Perang Badar Kubra



Nabi Muhammad mendapat perintah dari Allah untuk menyebarkankan agama Islam secara terang-terangan kepada seluruh bangsa Quraisy[1]. Banyak dari mereka yang membuka diri dan masuk ke dalam Islam terutama dari golongan lemah. Perkembangan agama Islam yang pesat menjadikan hati kaum Quraisy khawatir akan keberadaan agama nenek moyang mereka. Dalam dakwahnya, Nabi Muhammad selalu menyadarkan bangsa Quraisy akan kelemahan berhala yang mereka sembah. Hal ini menimbulkan kebencian bagi bangsa Quraisy terhadap kaum Muslimin. mereka melancarkan segala macam siksaan dan penindasan serta merampas harta milik kaum Muslimin.[2]
Ketika Nabi Muhammad melihat keganasan kaum Quraisy, ia menyuruh kaum Muslimin untuk meninggalkan kota Makkah. Sedangkan Nabi Muhammad dan beberapa kawannya berhijrah ke Yathrib (disebut juga dengan Medinah oleh Kaum Anshar) setelah meninggalnya Siti Khadijah dan pamannya Abu Thalib. Ia disambut baik di kota Yathrib. Setelah beberapa waktu lamanya tinggal di Medinah dan menjalin hubungan yang harmonis dengan kaum Anshar, timbul masalah mengenai kebutuhan hidup. Kebutuhan hidup Muhammad dan kawan-kawannya bergantung pada kaum Anshar. Persoalan ini membuat Muhammad mengambil tindakan untuk melakukan perampokan pada karavan Makkah, sekaligus menuntut balas kepada kaum Quraisy. Kerja sama kaum Muhajirun (kaum imigran dari Makkah termasuk Muhammad dan kawan-kawan) dan kaum Anshar, berusaha untuk memotong perekonomian di Makkah.[3]

Persiapan Perang

Pada permulaan musim gugur tahun kedua Hijrah, Kafilah dagang Quraisy dibawah pimpinan Abu Sufyan[4] membawa dagangan yang cukup besar menuju Syam. Ketika Nabi Muhammad mendengarnya, ia memerintahkan kaum Muslimin beserta kaum Anshar untuk mencegat dan merampas barang dagangan mereka. Rencana pencegatan itu diketahui oleh Abu Sufyan. Kemudian ia mengutus Dandam Amer al-Ghifari ke Makkah untuk memohon bantuan, sementara ia mengubah rute perjalanan melalui pantai Laut Merah.[5]
Nabi Muhammad beserta para sahabat berjalan menuju Badar[6] dan mengambil posisi yang menguntungkan. Jumlah pasukan kaum Muslimin hanyalah 313 orang: 240-an orang dari kalangan Anshar, sisanya dari kalangan Muhajirin. Mereka membawa 2 ekor kuda dan 70 ekor unta. Setiap unta ditunggangi secara bergantian oleh dua atau tiga orang. Panji kaum Muslimin di bawa oleh Mus’ab bin ‘Umair.[7] Ketika Muhammad dan pasukannya berkemah di bukit sisi mata air Badar, didengar berita bahwa orang-orang dari Quraisy Makkah telah mengirim bala bantuan yang dipimpin oleh Abu Jahal. Bantuan itu bertujuan untuk menyelamatkan dagangan mereka yang berjumlah tiga kali lipat dari jumlah pasukan Muslim.

• _TUJUAN TUGAS_
Tolong nilai apakah pernyataan (a) pasukan Muslim membawa 2 ekor kuda dan 70 ekor unta, (b) panji kaum Muslimin dibawa oleh Abu Jahal, dan (c) Abu Sufyan mengubah rute perjalanan melalui pantai Laut Merah sesuai dengan teks tentang Perang Badar di atas. Jawab ya atau tidak untuk masing-masing, disertai kutipan kata demi kata dari teks yang menjadi penentunya.

• _CATATAN DATA_
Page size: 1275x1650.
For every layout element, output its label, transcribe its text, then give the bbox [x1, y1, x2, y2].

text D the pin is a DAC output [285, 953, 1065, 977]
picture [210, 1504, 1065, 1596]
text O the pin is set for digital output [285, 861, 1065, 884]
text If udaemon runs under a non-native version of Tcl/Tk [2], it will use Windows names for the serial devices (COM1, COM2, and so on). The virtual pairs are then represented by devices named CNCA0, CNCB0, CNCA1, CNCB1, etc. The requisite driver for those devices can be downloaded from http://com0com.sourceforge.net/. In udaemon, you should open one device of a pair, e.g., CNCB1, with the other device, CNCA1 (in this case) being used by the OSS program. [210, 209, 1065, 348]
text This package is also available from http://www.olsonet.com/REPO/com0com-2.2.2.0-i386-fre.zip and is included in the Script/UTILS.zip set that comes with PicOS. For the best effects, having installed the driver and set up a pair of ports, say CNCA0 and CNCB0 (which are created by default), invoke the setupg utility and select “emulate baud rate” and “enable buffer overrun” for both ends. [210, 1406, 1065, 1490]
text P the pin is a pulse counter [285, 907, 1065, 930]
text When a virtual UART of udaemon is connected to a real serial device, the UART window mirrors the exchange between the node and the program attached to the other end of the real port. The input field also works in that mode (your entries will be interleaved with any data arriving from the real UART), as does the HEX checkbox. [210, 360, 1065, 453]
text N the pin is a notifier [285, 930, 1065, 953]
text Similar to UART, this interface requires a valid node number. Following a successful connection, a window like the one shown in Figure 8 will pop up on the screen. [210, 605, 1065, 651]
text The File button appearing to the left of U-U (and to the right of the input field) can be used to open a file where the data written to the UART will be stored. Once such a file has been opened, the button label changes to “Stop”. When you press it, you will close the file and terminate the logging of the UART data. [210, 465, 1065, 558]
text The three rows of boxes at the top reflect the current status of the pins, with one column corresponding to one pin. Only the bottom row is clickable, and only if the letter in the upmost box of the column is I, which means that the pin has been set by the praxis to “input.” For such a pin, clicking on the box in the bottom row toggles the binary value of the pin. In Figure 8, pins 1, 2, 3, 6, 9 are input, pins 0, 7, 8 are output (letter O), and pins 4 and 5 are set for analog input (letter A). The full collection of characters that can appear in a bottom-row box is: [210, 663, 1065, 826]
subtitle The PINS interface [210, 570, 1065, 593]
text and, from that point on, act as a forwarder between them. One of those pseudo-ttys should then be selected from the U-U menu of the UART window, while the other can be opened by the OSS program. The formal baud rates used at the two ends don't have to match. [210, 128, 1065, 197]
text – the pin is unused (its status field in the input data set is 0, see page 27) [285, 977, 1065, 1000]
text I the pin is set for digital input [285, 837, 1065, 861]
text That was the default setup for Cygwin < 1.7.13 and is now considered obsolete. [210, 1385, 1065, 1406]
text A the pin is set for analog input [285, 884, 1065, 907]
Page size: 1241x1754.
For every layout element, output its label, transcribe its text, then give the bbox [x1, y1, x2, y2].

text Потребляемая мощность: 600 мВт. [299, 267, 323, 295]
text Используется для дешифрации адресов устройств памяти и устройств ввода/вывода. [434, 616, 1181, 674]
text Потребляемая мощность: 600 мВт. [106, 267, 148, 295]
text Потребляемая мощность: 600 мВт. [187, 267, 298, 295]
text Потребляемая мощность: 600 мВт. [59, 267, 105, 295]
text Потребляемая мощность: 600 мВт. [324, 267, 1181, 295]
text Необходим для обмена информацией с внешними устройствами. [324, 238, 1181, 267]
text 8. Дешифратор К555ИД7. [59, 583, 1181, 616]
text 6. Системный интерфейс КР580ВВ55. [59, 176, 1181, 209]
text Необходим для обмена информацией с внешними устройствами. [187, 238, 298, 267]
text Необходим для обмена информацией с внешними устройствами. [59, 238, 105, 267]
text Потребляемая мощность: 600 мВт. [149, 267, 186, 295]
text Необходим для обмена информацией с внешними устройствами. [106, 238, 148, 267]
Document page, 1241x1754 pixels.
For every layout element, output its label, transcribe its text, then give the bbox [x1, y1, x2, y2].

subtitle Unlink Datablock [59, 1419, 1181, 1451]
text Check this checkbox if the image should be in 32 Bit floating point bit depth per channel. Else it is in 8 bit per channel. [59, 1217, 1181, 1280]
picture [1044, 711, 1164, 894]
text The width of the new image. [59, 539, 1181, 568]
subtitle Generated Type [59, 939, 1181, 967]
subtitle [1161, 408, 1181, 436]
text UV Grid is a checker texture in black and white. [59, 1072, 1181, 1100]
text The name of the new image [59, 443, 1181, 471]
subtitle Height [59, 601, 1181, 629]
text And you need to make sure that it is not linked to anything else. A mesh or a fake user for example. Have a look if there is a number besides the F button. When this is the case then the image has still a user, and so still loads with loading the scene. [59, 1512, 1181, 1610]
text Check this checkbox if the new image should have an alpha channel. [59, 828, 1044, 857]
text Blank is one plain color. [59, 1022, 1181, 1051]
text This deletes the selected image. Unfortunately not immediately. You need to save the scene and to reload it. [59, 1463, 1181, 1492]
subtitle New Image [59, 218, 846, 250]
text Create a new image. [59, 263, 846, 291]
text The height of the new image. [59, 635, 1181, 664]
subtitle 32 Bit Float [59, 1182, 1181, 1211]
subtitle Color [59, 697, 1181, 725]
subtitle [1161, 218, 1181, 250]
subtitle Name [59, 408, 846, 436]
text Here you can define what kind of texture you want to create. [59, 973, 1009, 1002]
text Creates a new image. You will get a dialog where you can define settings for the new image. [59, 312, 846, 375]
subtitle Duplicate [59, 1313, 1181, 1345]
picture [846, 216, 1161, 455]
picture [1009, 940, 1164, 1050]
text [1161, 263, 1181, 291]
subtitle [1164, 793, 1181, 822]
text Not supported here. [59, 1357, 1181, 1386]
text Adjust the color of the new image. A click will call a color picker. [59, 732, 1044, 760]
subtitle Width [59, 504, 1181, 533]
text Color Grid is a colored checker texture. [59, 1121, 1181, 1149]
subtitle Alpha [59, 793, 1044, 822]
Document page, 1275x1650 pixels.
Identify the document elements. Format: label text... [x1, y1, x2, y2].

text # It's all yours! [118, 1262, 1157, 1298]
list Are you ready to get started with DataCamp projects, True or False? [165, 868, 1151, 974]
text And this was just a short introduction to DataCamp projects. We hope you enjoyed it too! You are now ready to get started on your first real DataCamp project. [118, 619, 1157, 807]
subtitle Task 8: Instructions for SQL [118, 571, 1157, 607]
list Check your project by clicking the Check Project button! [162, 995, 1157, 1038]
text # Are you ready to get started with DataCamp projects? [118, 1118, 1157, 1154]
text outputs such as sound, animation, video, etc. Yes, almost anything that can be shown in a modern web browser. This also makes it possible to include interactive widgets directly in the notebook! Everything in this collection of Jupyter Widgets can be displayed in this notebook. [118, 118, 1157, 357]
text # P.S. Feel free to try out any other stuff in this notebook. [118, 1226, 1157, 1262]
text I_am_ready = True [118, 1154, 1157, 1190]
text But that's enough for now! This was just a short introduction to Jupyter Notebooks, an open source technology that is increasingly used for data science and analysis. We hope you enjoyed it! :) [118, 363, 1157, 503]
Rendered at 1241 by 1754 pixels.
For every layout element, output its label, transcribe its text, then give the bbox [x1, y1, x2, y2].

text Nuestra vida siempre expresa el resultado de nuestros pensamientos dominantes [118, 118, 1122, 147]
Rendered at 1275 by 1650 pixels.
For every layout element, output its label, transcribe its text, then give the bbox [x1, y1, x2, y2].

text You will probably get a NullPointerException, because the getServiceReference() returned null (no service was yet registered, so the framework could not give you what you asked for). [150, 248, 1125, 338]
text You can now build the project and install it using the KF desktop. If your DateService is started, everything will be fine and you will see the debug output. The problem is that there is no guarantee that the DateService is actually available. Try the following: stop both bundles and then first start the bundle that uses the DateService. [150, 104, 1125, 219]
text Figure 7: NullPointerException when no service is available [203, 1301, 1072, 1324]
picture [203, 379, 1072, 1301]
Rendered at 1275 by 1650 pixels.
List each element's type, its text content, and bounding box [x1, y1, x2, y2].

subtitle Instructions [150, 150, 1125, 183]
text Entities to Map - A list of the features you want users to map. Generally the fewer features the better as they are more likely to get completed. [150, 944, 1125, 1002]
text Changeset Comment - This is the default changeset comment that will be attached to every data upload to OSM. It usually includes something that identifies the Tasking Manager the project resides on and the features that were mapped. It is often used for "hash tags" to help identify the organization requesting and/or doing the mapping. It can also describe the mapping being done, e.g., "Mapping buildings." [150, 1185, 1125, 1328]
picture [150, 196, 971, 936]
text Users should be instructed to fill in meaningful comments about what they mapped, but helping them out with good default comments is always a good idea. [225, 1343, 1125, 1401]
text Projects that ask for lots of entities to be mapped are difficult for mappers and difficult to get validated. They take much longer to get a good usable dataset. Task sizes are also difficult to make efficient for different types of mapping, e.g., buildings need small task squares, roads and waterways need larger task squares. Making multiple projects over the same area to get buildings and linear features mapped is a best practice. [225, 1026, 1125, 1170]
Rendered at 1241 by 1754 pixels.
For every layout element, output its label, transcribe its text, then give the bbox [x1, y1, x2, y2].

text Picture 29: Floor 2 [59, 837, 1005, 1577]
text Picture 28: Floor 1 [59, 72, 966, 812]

• _JAWABAN LATIHAN_
(a) Ya: "Mereka membawa 2 ekor kuda dan 70 ekor unta."
(b) Tidak: "Panji kaum Muslimin di bawa oleh Mus’ab bin ‘Umair."
(c) Ya: "sementara ia mengubah rute perjalanan melalui pantai Laut Merah."